**About this task**.
Begin at the line containing "Cannot pull docker image, priority: High" in the records below, end at the line containing "T-284, ends: 15:00 -> 14:00", and retype each line in that span exactly. No other line and no image should appear.

**********

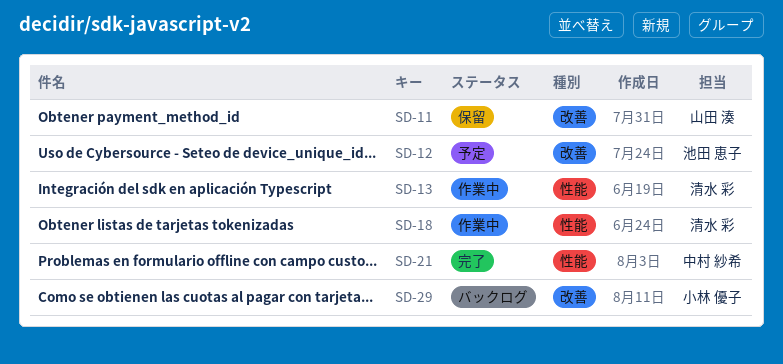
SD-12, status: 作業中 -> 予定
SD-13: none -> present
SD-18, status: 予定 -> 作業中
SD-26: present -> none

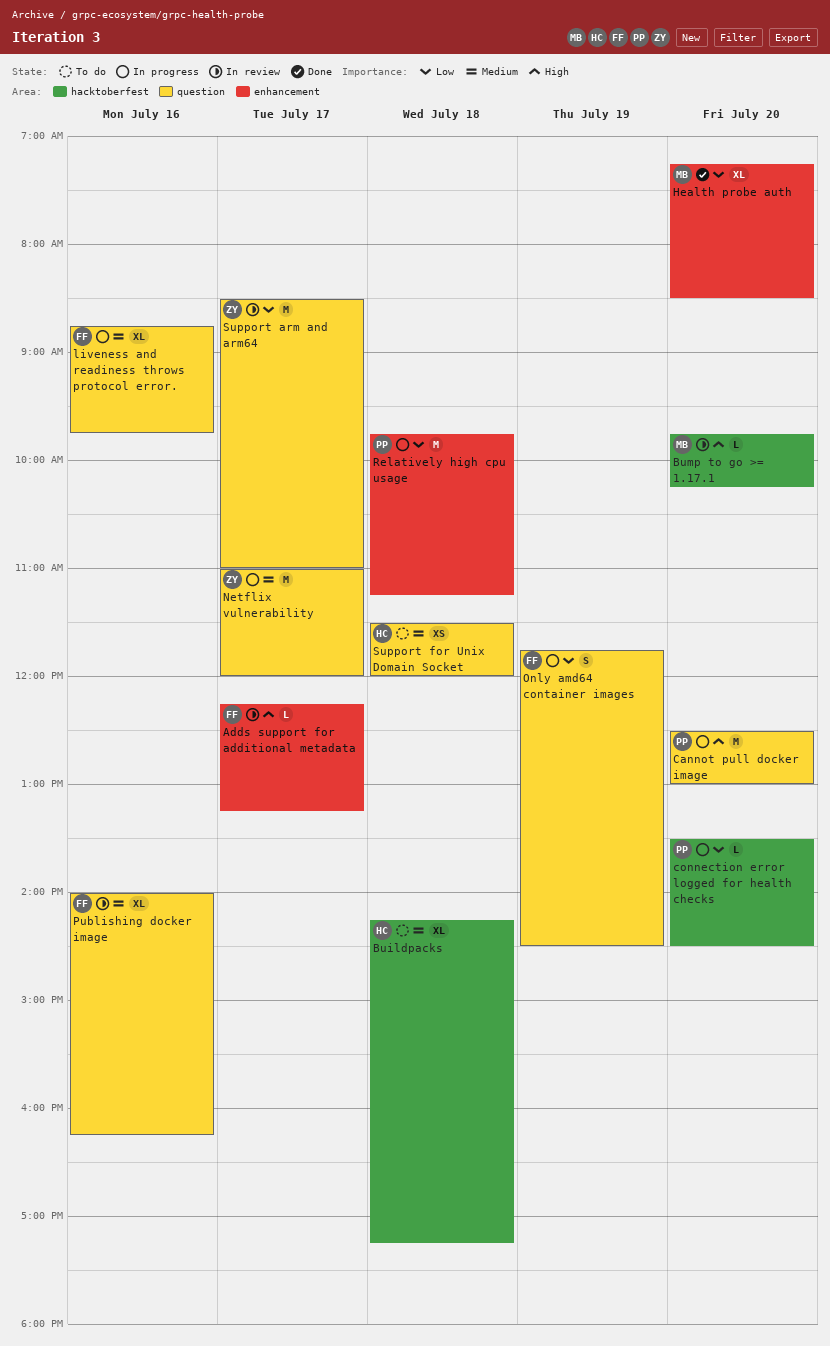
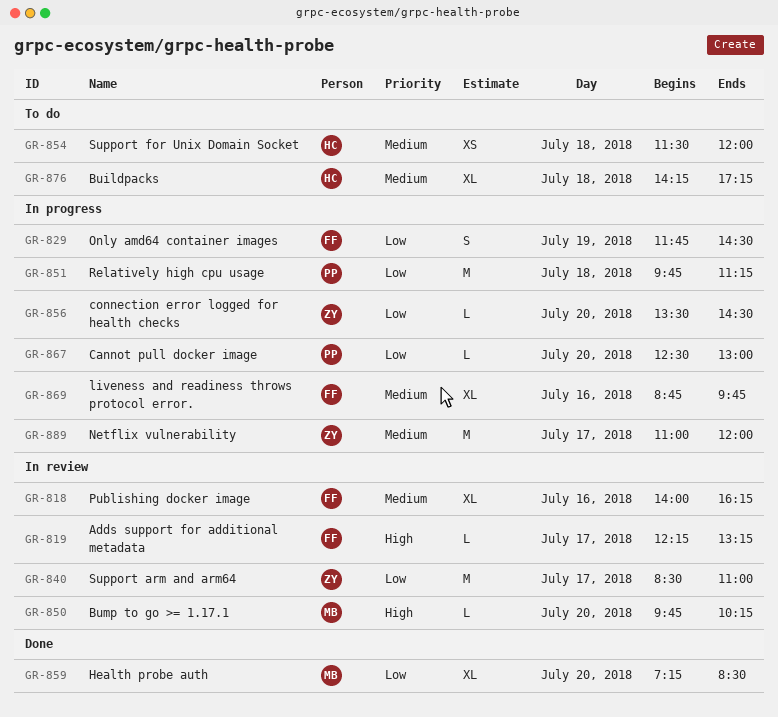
Cannot pull docker image, priority: High -> Low
Cannot pull docker image, estimate: M -> L
connection error logged for health checks, owner: PP -> ZY

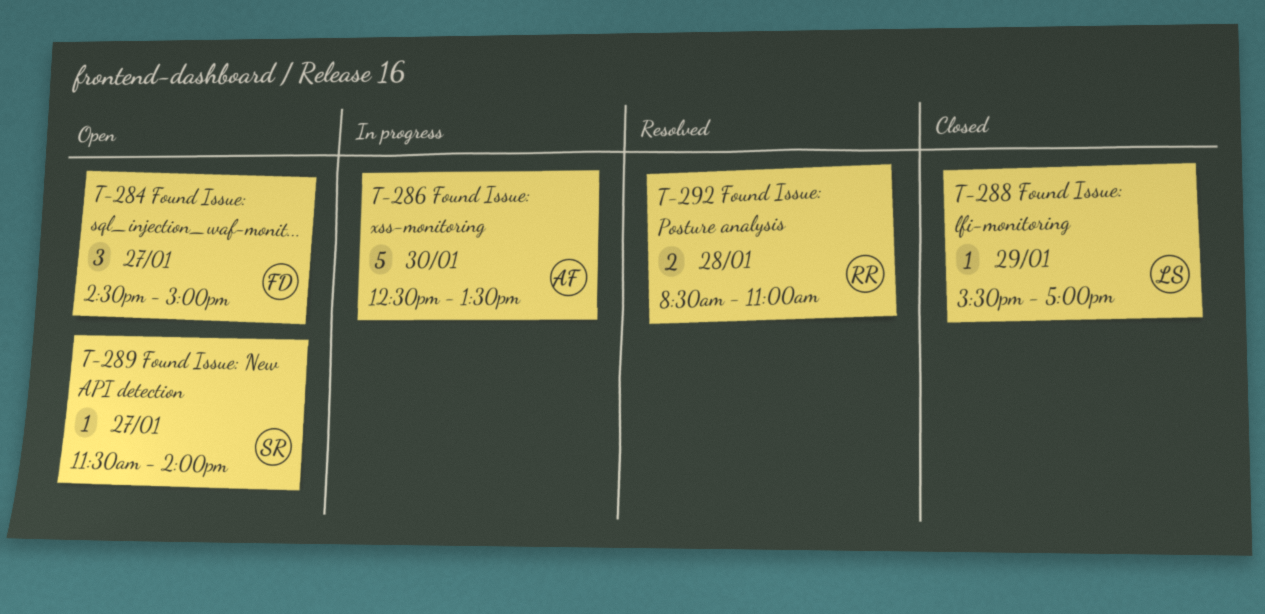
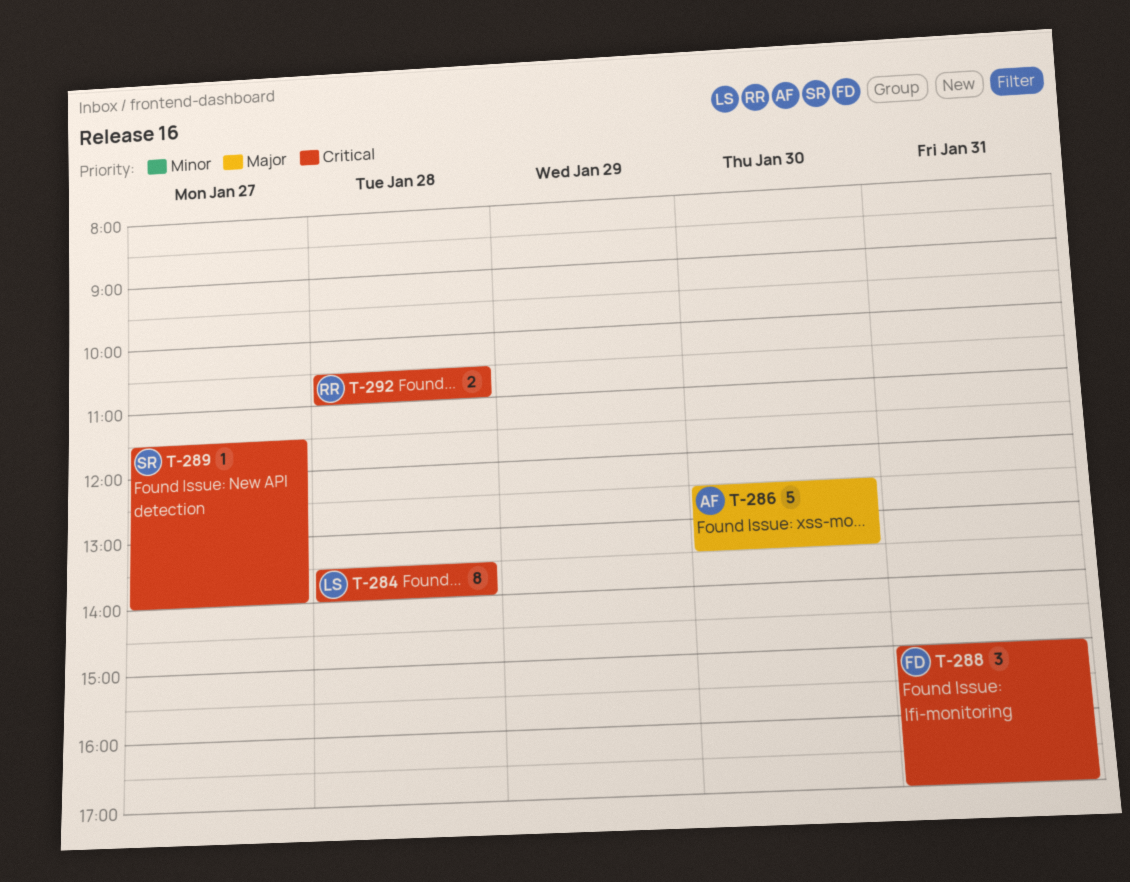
T-284, owner: FD -> LS
T-284, estimate: 3 -> 8
T-284, day: Jan 27 -> Jan 28
T-284, begins: 14:30 -> 13:30
T-284, ends: 15:00 -> 14:00
T-288, owner: LS -> FD
T-288, estimate: 1 -> 3
T-288, day: Jan 29 -> Jan 31
T-288, begins: 15:30 -> 15:00
T-292, begins: 08:30 -> 10:30

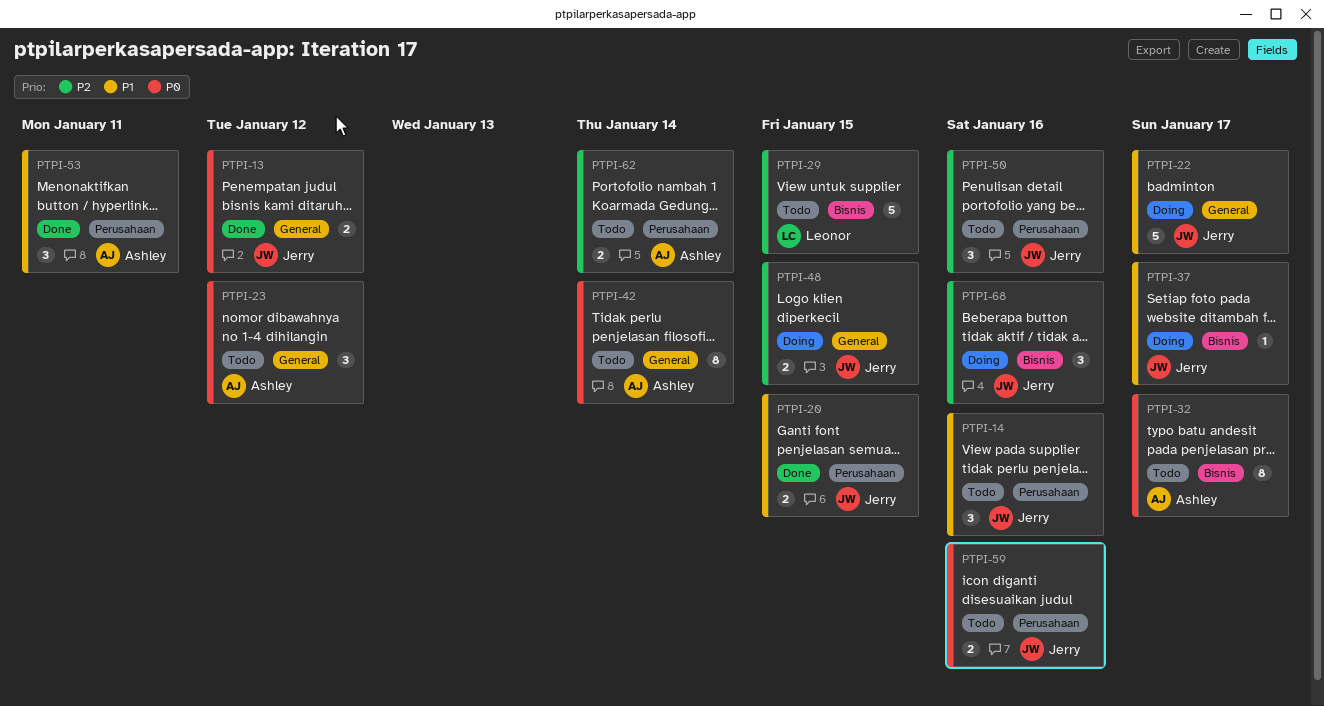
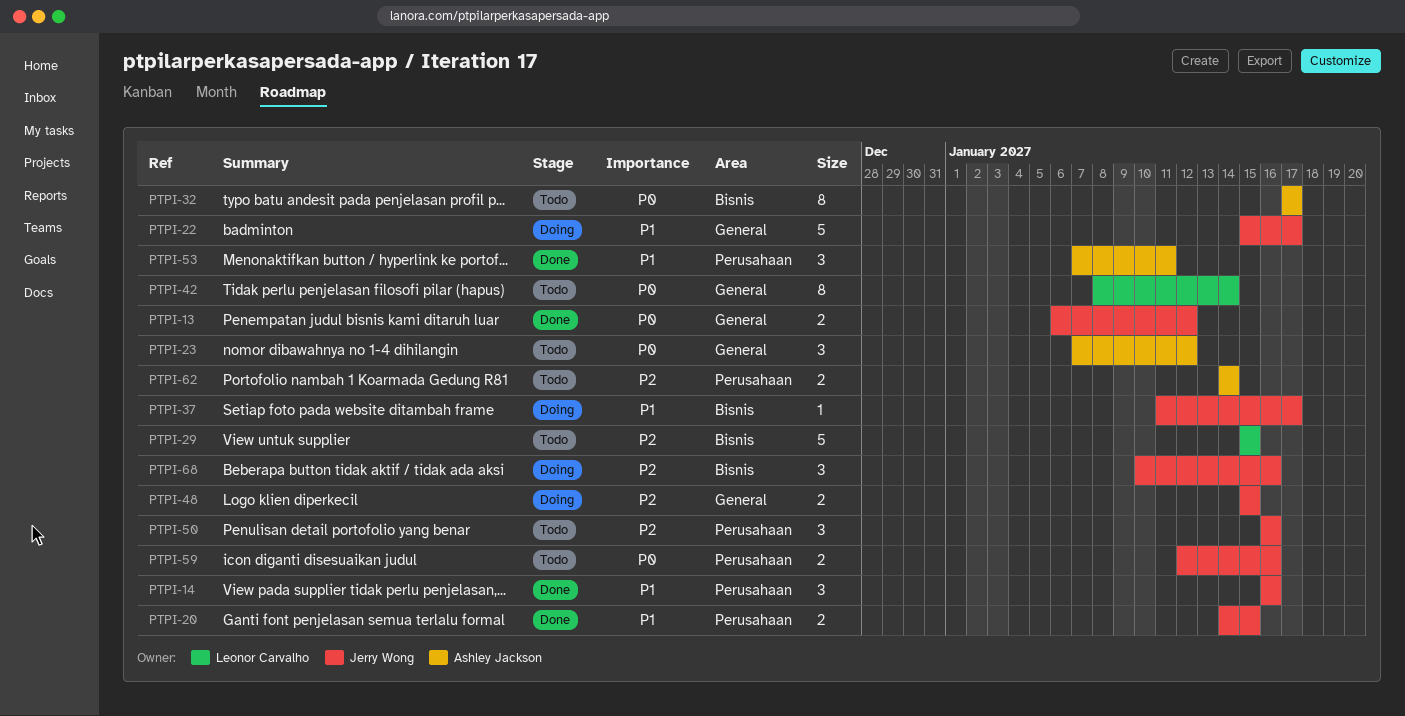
PTPI-14, status: Todo -> Done
PTPI-42, owner: Ashley Jackson -> Leonor Carvalho

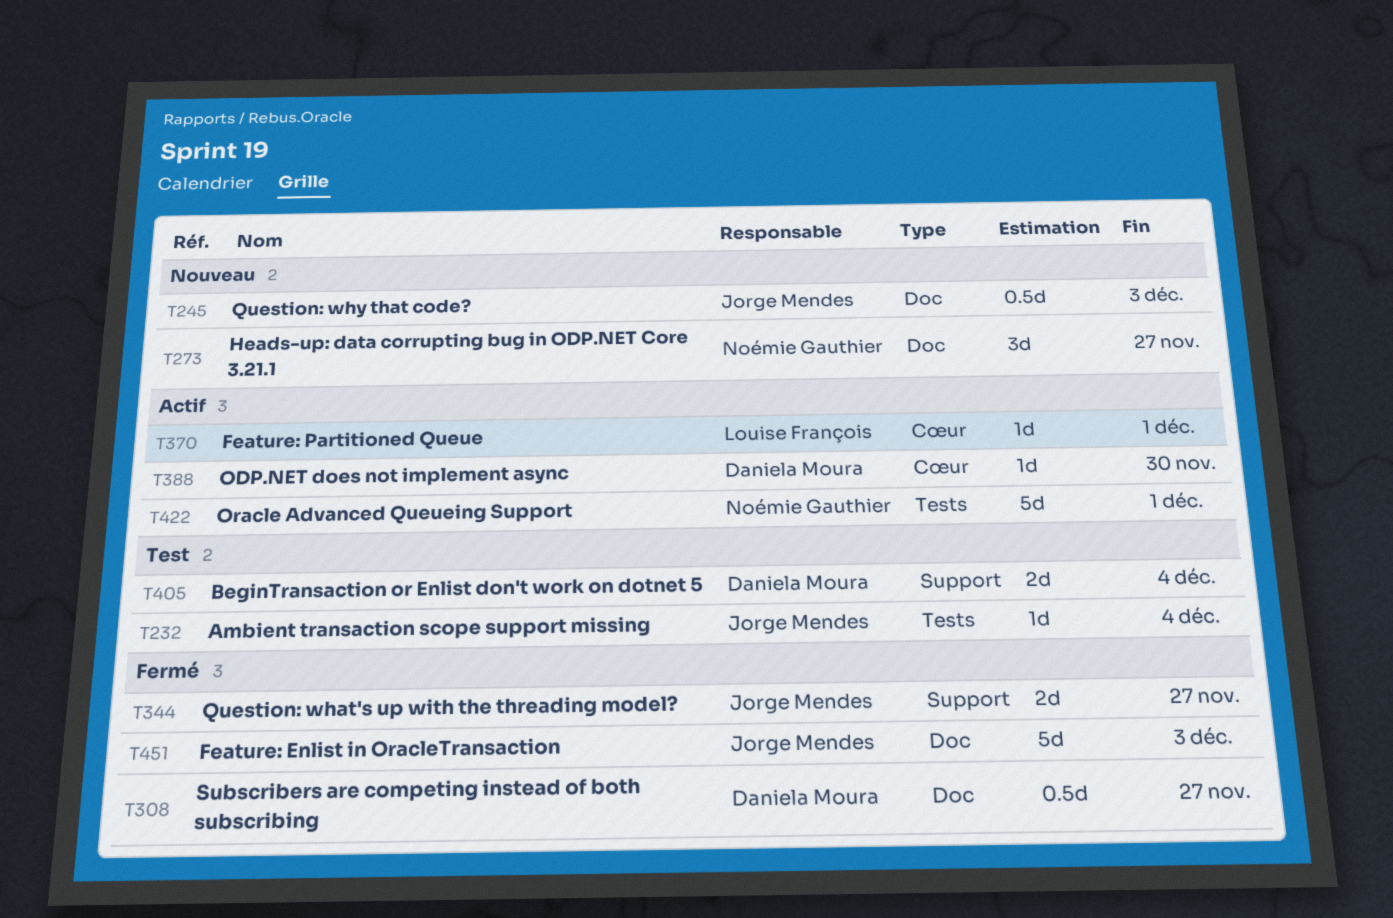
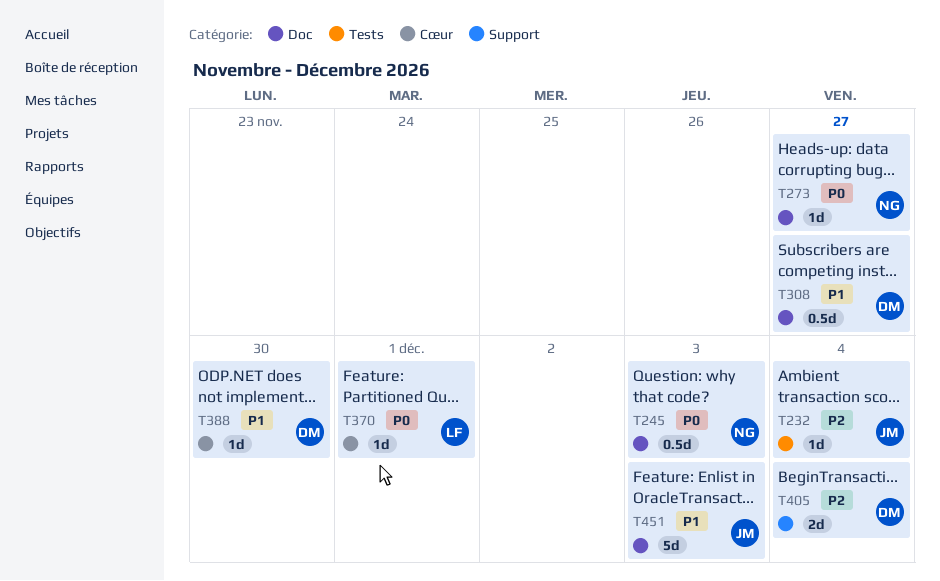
T245, owner: Jorge Mendes -> Noémie Gauthier
T273, estimate: 3d -> 1d
T344: present -> none
T422: present -> none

**********

**Task result**.
Cannot pull docker image, priority: High -> Low
Cannot pull docker image, estimate: M -> L
connection error logged for health checks, owner: PP -> ZY

T-284, owner: FD -> LS
T-284, estimate: 3 -> 8
T-284, day: Jan 27 -> Jan 28
T-284, begins: 14:30 -> 13:30
T-284, ends: 15:00 -> 14:00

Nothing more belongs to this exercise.